What to do
Verbatim transcription with images omitted: return the entries below in full.

Named joint coordinates
________________________
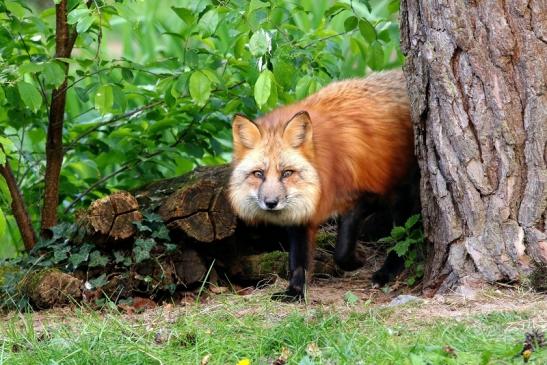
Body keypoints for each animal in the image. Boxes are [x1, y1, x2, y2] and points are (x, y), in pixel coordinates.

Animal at [229, 71, 418, 302]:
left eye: (287, 173)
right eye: (258, 174)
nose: (271, 203)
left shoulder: (365, 194)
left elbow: (342, 250)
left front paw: (358, 261)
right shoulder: (301, 215)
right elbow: (298, 261)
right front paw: (294, 291)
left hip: (401, 192)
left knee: (405, 235)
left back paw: (387, 271)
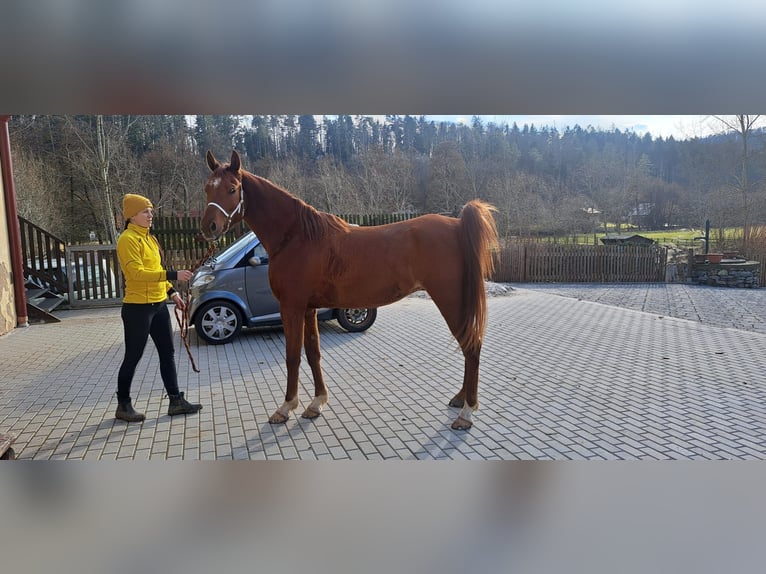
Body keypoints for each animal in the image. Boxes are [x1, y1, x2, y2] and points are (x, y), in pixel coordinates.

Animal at [201, 151, 500, 430]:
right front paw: (316, 403)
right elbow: (313, 354)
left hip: (451, 300)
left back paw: (466, 412)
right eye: (207, 188)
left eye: (232, 188)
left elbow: (292, 356)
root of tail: (458, 225)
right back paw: (460, 399)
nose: (209, 227)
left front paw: (286, 407)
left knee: (471, 346)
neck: (297, 237)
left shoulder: (292, 307)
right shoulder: (309, 309)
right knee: (469, 346)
________________________
Response
Body keypoints for each animal in the image. Boxes are [x1, y1, x2, y2] and points are (x, y), in pixel coordinates.

Animal at [229, 71, 418, 302]:
left eye: (287, 173)
right eye: (258, 174)
nose: (271, 203)
left shoulder: (365, 194)
left elbow: (342, 250)
left front paw: (358, 261)
right shoulder: (301, 215)
right elbow: (298, 261)
right front paw: (294, 291)
left hip: (401, 192)
left knee: (405, 235)
left back paw: (387, 271)
Body keypoints for each animal in the image. Boxes are [x1, y1, x2, y2] and points are (x, y), in pixel coordinates.

Animal at [201, 151, 500, 430]:
right front paw: (316, 403)
right elbow: (313, 354)
left hip: (451, 300)
left back paw: (466, 412)
right eye: (207, 188)
left eye: (232, 188)
left elbow: (292, 356)
root of tail: (458, 225)
right back paw: (460, 399)
nose: (209, 227)
left front paw: (286, 407)
left knee: (471, 346)
neck: (297, 237)
left shoulder: (292, 307)
right shoulder: (309, 309)
right knee: (469, 346)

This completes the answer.